Este novo modelo, baseia-se na aplicação do conceito de uma ecoeconomia em que passamos a dar valor ao capital natural e a pagar pelos serviços de ecossistema a favor do bem comum. A ideia é começar por identificar o bem comum, o clima, como um bem intangível e estatuto jurídico internacional, seguindo-se a definição de um conjunto de métricas económicas, territoriais e ambientais, que permitam a implementação de um sistema de contabilização. Por fim, criar mecanismos de compensação certificados, que de alguma forma criem uma economia baseada na natureza, em que pagamos pelos serviços, para além dos produtos que dali retiramos. Todo um sistema de recursos, tangíveis e intangíveis, passando a valorizar-se não apenas aqueles que fazem menos mal ao clima, mas também aqueles que fazem bem, pela Saúde Planetária.

Este é precisamente o trabalho que tem feito, junto das Nações Unidas, o grupo de missão de reconhecimento do clima como património da humanidade, liderado por Paulo Magalhães e que com a conferência recentemente organizada com a CPLP, tornou possível uma cooperação assente nos tais princípios fundamentais da paz, da liberdade e da justiça, ancorados pelo denominador comum da língua portuguesa e repescando a história destes povos, em que podem voltar a fazer história num Mundo em crise de valores.

O Mundo precisa destes exemplos e destas soluções que nos inspiram para uma ação coletiva, demonstrando que é através da cooperação, da solidariedade, da tolerância, do respeito pela natureza e da compreensão pelo outro, que conseguimos criar um modelo justo, em que todos ganham.
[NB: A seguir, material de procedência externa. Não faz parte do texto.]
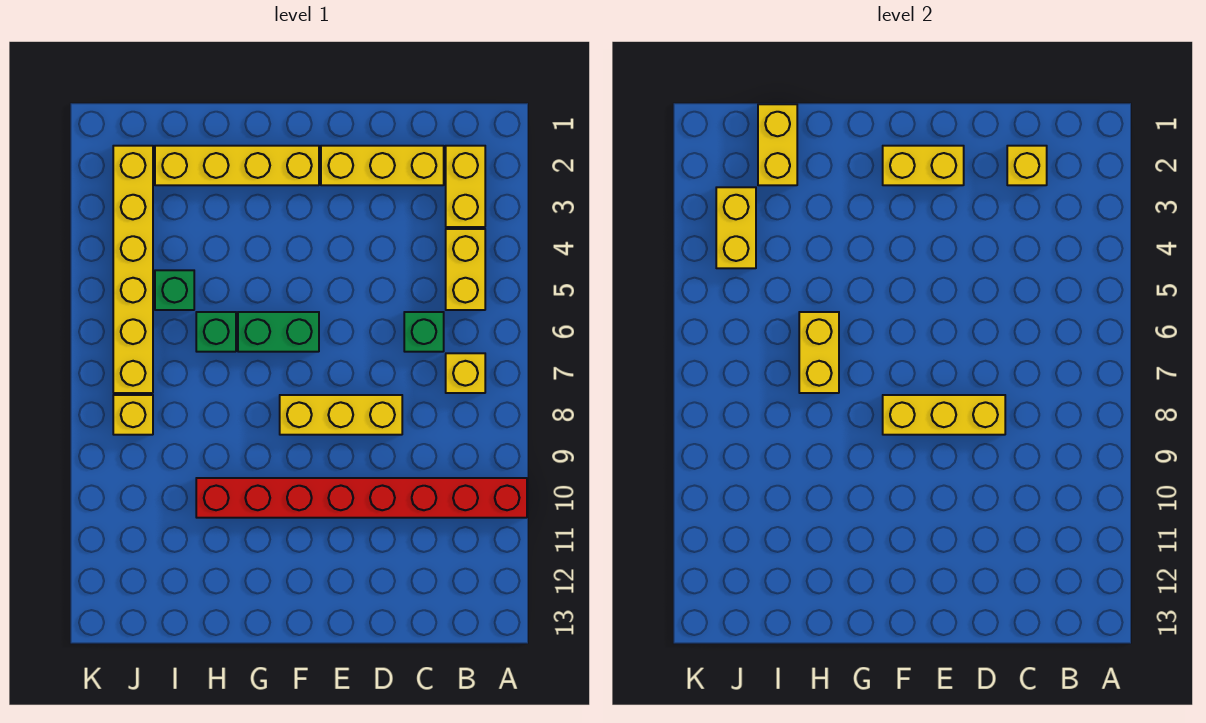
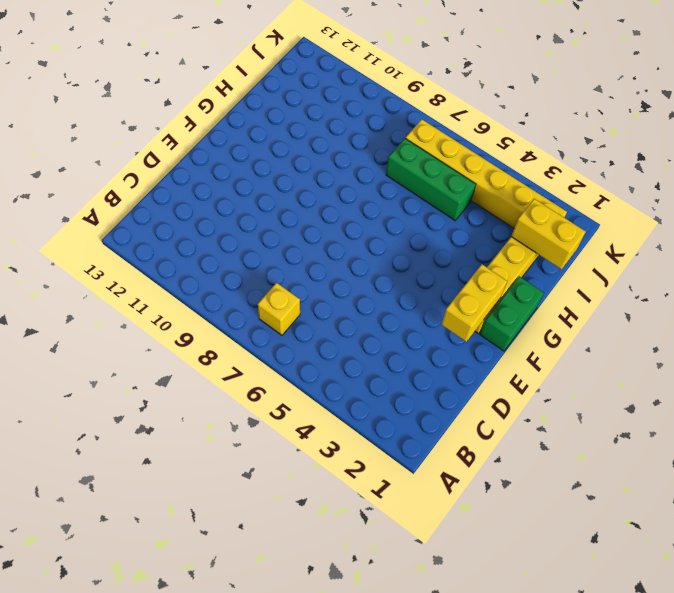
green brick F1:G1 level 1 -> green brick F6:G6 level 1
green brick I5:I7 level 1 -> green brick I5 level 1
none -> red brick A10:H10 level 1
none -> yellow brick B2:B3 level 1
none -> yellow brick B4:B5 level 1

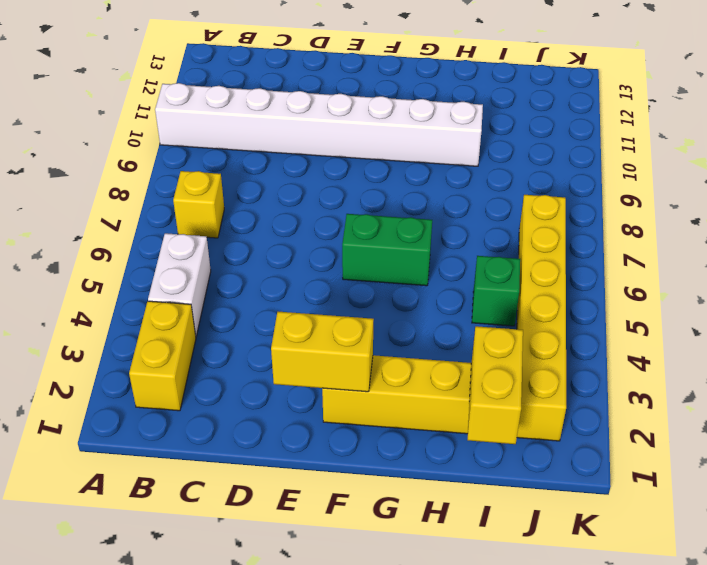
white brick A10:H10 level 1 -> red brick A10:H10 level 1
white brick B4:B5 level 1 -> yellow brick B4:B5 level 1
none -> yellow brick C2:E2 level 1
none -> green brick C6 level 1
none -> yellow brick D8:F8 level 1

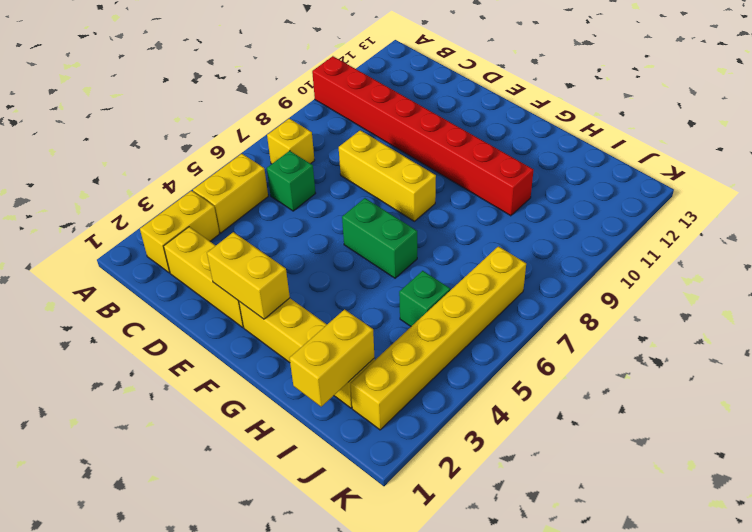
none -> green brick H6 level 1
none -> yellow brick J8 level 1
none -> yellow brick C2 level 2

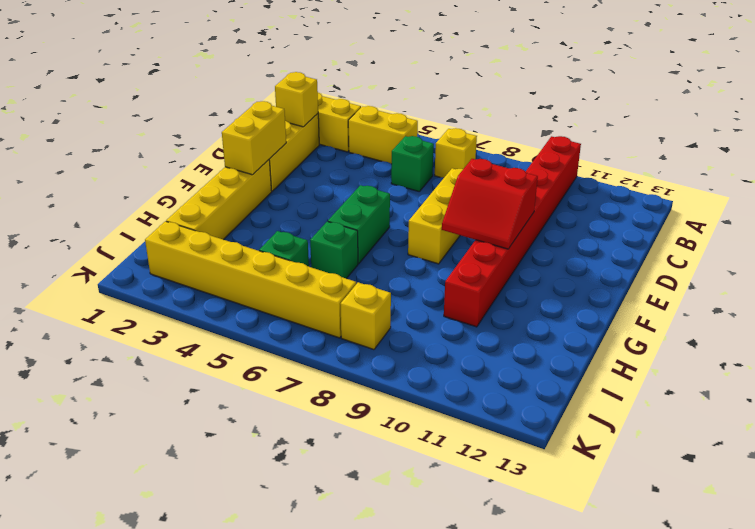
red slope E9:F10 level 2 top E -> none
none -> yellow brick D8:F8 level 2
none -> yellow brick H6:H7 level 2
none -> yellow brick I1:I2 level 2

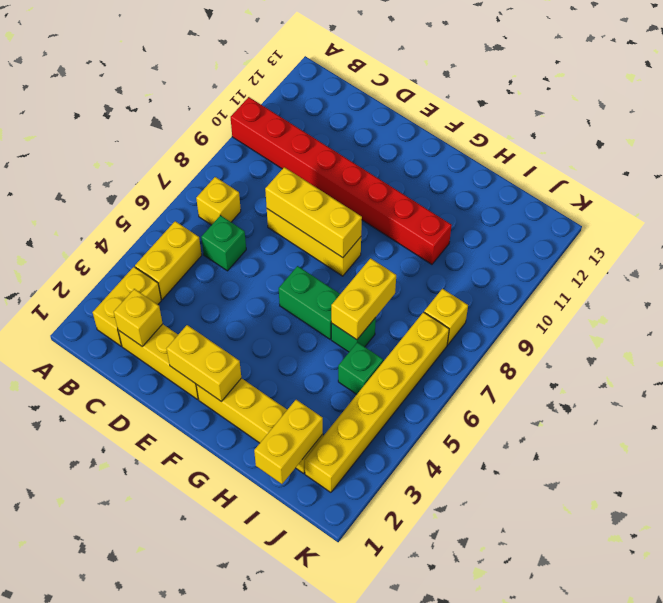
none -> yellow brick J3:J4 level 2

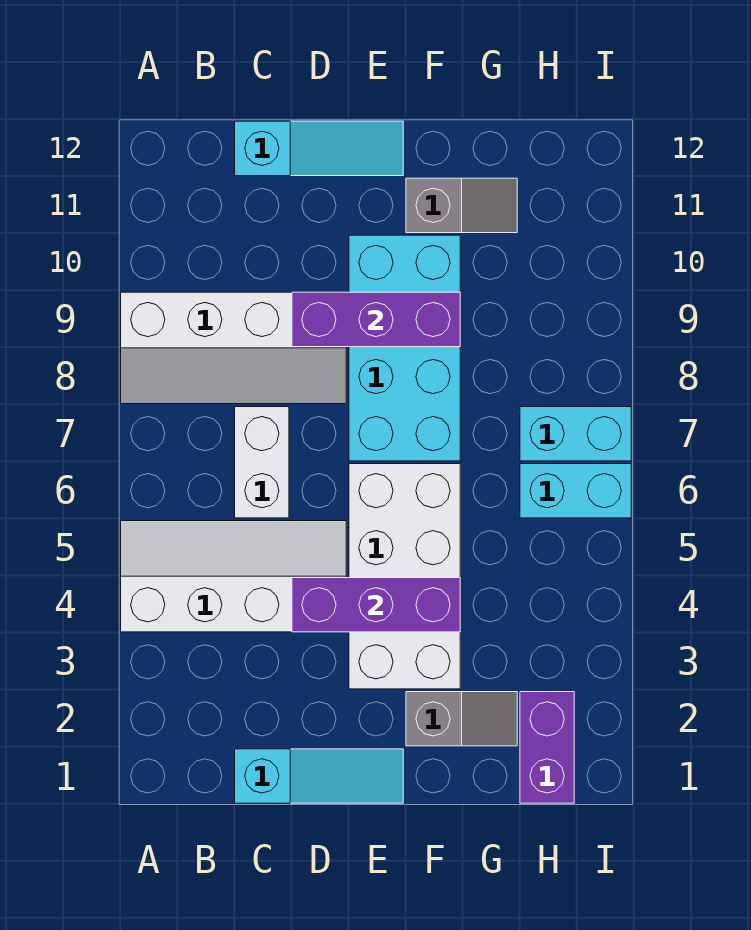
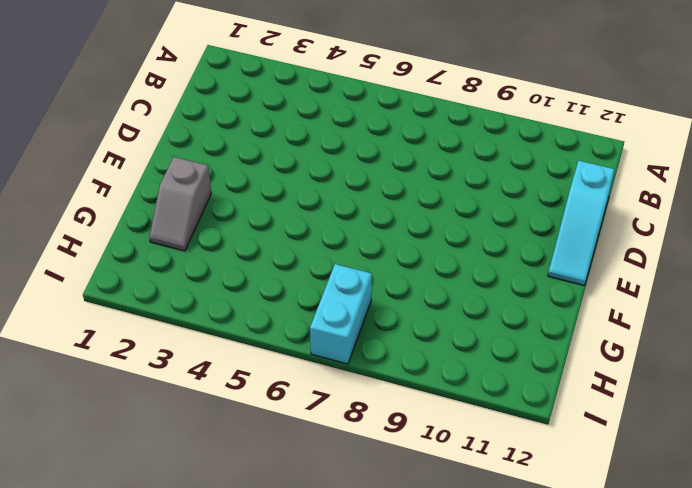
none -> white slope A4:D5 level 1 top 4
none -> white slope A8:D9 level 1 top 9
none -> cyan slope C1:E1 level 1 top C

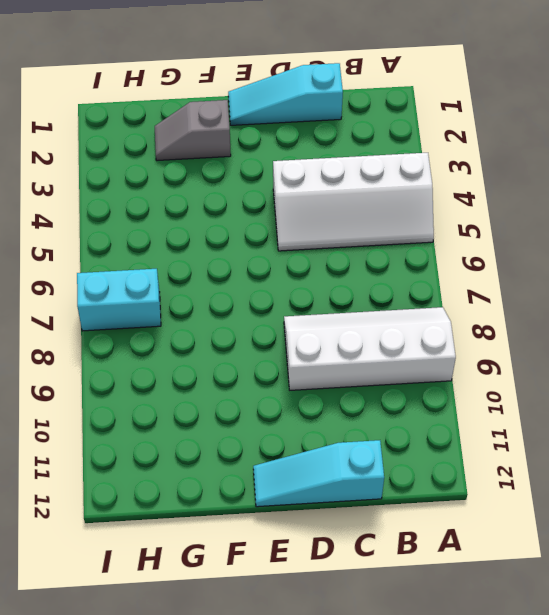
none -> white brick C6:C7 level 1
none -> white brick E3:F6 level 1
none -> cyan brick E7:F10 level 1

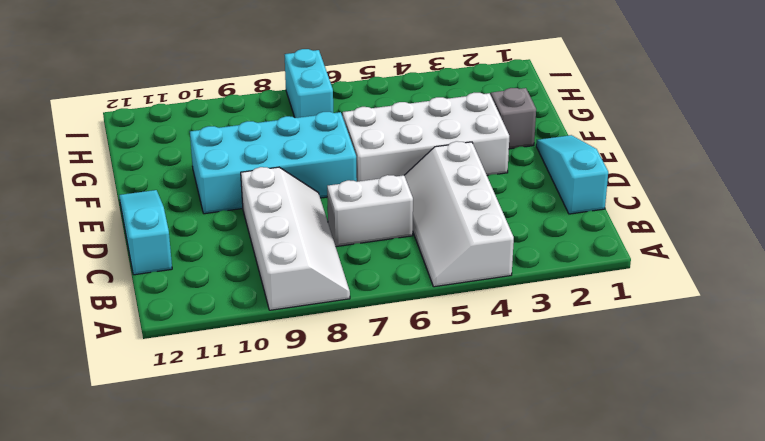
none -> grey slope F11:G11 level 1 top F
none -> purple brick H1:H2 level 1
none -> cyan brick H6:I6 level 1

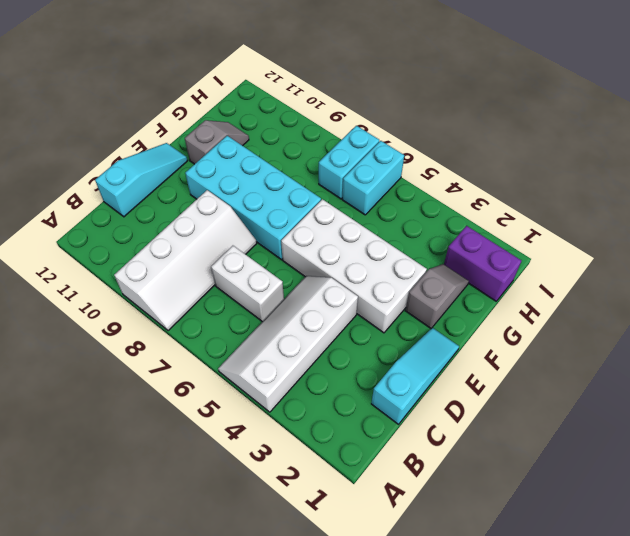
none -> purple brick D4:F4 level 2
none -> purple brick D9:F9 level 2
É a esbater progressivamente as desigualdades e a eliminar a guerra e a pobreza, enquanto aumentamos a resiliência climática, que teremos ativos fundamentais para a nossa sobrevivência.

Não podemos continuar a achar que os extremismos nos conduzam à solução. Por muito genuíno que seja o nosso ativismo, há sempre um ou outro oportunista à espreita, que nos orientará para o lado errado, retirando a assertividade necessária à ação. Agir sem hipocrisia e sem segundas intenções, é dirigir a ação construtiva aos nossos antípodas e estender a mão à convergência.